### Tasks to complete
1. In the discussion thread, which metrics does srebhan confirm are dropped first from the buffer?
2. In the entries, rewrite the lines starting at the one containing "title: PolEval 2019" and ending at the one containing "preview_only: false", with "Natural Language Processing" replaced by "NLP" and everything else left unchanged.

### Text section
-*-*-

Im not so sure anymore that the workaround with aggressive buffer limit will help now, since its not very clear whether old are dropped, or old kept and new dropped, in which case aggressive buffer limit wont help.

srebhan · 2024-10-02T15:15:48Z

The code comment is correct and the spec needs correction. Are you willing to put up a PR to fix the spec wording? I can confirm that actually the oldest metrics in the buffer are dropped (overwritten by new metrics) first.

srebhan · 2024-10-02T15:16:41Z

Regarding your issue, I'm preparing a new way of selectively dropping metrics on outputs and I want to hold this up until this is ready. Is that OK for you?

Hr0bar · 2024-10-02T17:43:47Z

Thanks, yes we are fine waiting for some more comprehensive solution. Ill have a look at PR for wording in the spec (and possibly also expanding the wording in "metric_buffer_limit" description in docs, perhaps even azure output plugin docs could use some mention of the Azure limit, some Azure users may not be aware).

srebhan · 2024-10-16T18:35:36Z

@Hr0bar would love to get your feedback on PR #16034!

Hr0bar · 2024-10-18T08:33:16Z

Well thats one way to solve it - by dropping all rejected metrics only, that would certainly work for this use case as well (rather than relying on time based drop).

But... I would assume this could be difficult to generalize for many output plugins, as I imagine some external systems (in this case Azure) reject whole batch, some provide info what specifically they rejected and why, some dont etc.

No idea how Azure monitor output behaves for example... is it sent one by one metric? or full batch? What happens when only one metric in full batch is rejected ? Do we drop whole batch (dont think so)? How do we know which one caused the reject by service error if its only one out of many?

srebhan · 2024-10-18T11:01:41Z

Did you check the spec? It extends the current batch handling to be able to do exactly this, drop specific metrics of a batch or drop the whole batch or do whatever the output requires. Currently, you can either accept a batch (removing it from the buffer) or keep the batch (requeueing the whole thing on next write)...

Hr0bar · 2024-10-21T06:05:51Z

Yes, understood that, and yes that would be a working solution :)

I was just thinking about how that solution can be achieved as someone with no understanding of how it currently works ( I was under the impression that now whole batch is sent as a single payload to output destination - and theorizing whether if that would be the case if it needs to be split and sent metric by metric instead to output destination, to know exactly which metrics get rejected one by one so we can drop only specific metrics instead of whole batch)

srebhan · 2024-11-06T17:30:52Z

@Hr0bar I'm looking into this issue currently and I wonder how we know what the filter time should be? In your error message the valid time-range is 30 min ago and 4 min in the future but I cannot find that anywhere in the Azure documentation. Should this be a config option?

-*-*-

### Plain-text document sources
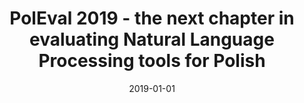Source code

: ---
# Documentation: https://wowchemy.com/docs/managing-content/

title: PolEval 2019 - the next chapter in evaluating Natural Language Processing tools
  for Polish
subtitle: ''
summary: ''
authors:
- Łukasz Kobyliński
- Maciej Ogrodniczuk
- kocon
- Michał M. Marcińczuk
- Aleksander Smywiński-Pohl
- Krzysztof Wołk
- Danijel Koržinek
- Michał Ptaszyński
- Agata Pieciukiewicz
- Paweł Dybała
tags: []
categories: []
date: '2019-01-01'
lastmod: 2022-10-07T05:07:18Z
featured: false
draft: false

# Featured image
# To use, add an image named `featured.jpg/png` to your page's folder.
# Focal points: Smart, Center, TopLeft, Top, TopRight, Left, Right, BottomLeft, Bottom, BottomRight.
image:
  caption: ''
  focal_point: ''
  preview_only: false

# Projects (optional).
#   Associate this post with one or more of your projects.
#   Simply enter your project's folder or file name without extension.
#   E.g. `projects = ["internal-project"]` references `content/project/deep-learning/index.md`.
#   Otherwise, set `projects = []`.
projects: []
publishDate: '2022-10-07T05:07:17.011392Z'
publication_types:
- '6'
abstract: ''
publication: '*Human language technologies as a challenge for computer science and
  linguistics - 2019*'
url_pdf: http://tools.clarin-pl.eu/share/ebook_ltc-2019.pdf
---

-*-*-

### Exercise answers
1. The oldest metrics in the buffer are dropped first, overwritten by new metrics.

2.
title: PolEval 2019 - the next chapter in evaluating NLP tools
  for Polish
subtitle: ''
summary: ''
authors:
- Łukasz Kobyliński
- Maciej Ogrodniczuk
- kocon
- Michał M. Marcińczuk
- Aleksander Smywiński-Pohl
- Krzysztof Wołk
- Danijel Koržinek
- Michał Ptaszyński
- Agata Pieciukiewicz
- Paweł Dybała
tags: []
categories: []
date: '2019-01-01'
lastmod: 2022-10-07T05:07:18Z
featured: false
draft: false

# Featured image
# To use, add an image named `featured.jpg/png` to your page's folder.
# Focal points: Smart, Center, TopLeft, Top, TopRight, Left, Right, BottomLeft, Bottom, BottomRight.
image:
  caption: ''
  focal_point: ''
  preview_only: false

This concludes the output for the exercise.